Six-plus hold 'em
- Alternative names: Short-deck hold 'em
- Type: Community card poker
- Players: 2+
- Skills: Probability, psychology
- Cards: 36
- Deck: French
- Rank (high→low): A K Q J 10 9 8 7 6 (A when used in a Straight)
- Play: Clockwise
- Chance: High

= Six-plus hold 'em =

Community card poker game

Six-plus hold 'em (also known as short-deck hold 'em and Manila) is a community card poker game variant of Texas hold 'em, where the 2 through 5 cards are removed from the deck. Each player is dealt two cards face down and seeks to make the best five card poker hand from any combination of the seven cards (five community cards and their own two hole cards).

==Rules==
The rules in terms of betting structures, play of the hand, and showdown are the same as in Texas hold 'em. However, before play begins all cards 2 through 5 are removed (16 cards), thus the total number of cards in the deck is 36. Aces are high, but same as in Texas hold 'em, can make both low and high end of straights. For example, the lowest straight would be (9x-8x-7x-6x-Ax) and the highest (Ax-Kx-Qx-Jx-10x). This changes the probability of hands and alters hand rankings.

===Modified hand rankings===

| Rank | Name | Example |
|---|---|---|
| 1 | Royal flush | Ace of spades King of spades Queen of spades |
| 2 | Straight flush | Jack of clubs 10 of clubs 9 of clubs |
| 3 | Four of a kind | King of clubs King of diamonds King of hearts |
| 4 | Flush^{†} | Jack of diamonds 9 of diamonds 8 of diamonds |
| 5 | Full house^{†} | 6 of spades 6 of hearts 6 of diamonds |
| 6 | Straight^{‡} | 9 of diamonds 8 of spades 7 of hearts |
| 7 | Three of a kind^{‡} | Queen of clubs Queen of spades Queen of hearts |
| 8 | Two pair | Jack of hearts Jack of spades Queen of clubs |
| 9 | One pair | 10 of spades 10 of hearts 8 of spades |
| 10 | High card | King of diamonds Queen of diamonds 7 of spades |

^{†} Flush ranks higher than full house, since the reduced amount of ranks makes flushes harder and full houses easier to hit.

^{‡} In theory, three-of-a-kind would rank higher than a straight as the probability of achieving three-of-a-kind is lower than a straight in short-deck for the 7-card hands dealt in Texas hold 'em. However, when calculating for a six-plus poker where each player gets only 5 cards, straights rank higher than three-of-a-kind, and this is how it's ranked in most games.

^{†} ^{‡} Some variations of six-plus hold 'em are played with standard Texas hold 'em hand rankings.

==History==
6-Plus is a variation of the game, Manila (created in 2010 or prior), A once popular game in Australia and among high stakes gamblers in Asia.
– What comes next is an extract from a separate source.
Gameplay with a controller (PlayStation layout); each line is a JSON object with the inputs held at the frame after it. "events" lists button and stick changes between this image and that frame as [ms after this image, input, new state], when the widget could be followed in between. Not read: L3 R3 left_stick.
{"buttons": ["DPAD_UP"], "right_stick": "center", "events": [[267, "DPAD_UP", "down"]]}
In 2015, Phil Ivey and Tom Dwan promoted the game in an online video showing this variant of Texas hold 'em which is frequently played in Macau, Hong Kong and Manila.

The 2018 Triton Poker tournament series hosted the first televised six-plus hold 'em tournaments. The first Triton Super High Roller HK$250,000 short deck ante-only event was won by Phil Ivey, earning him US$617,396.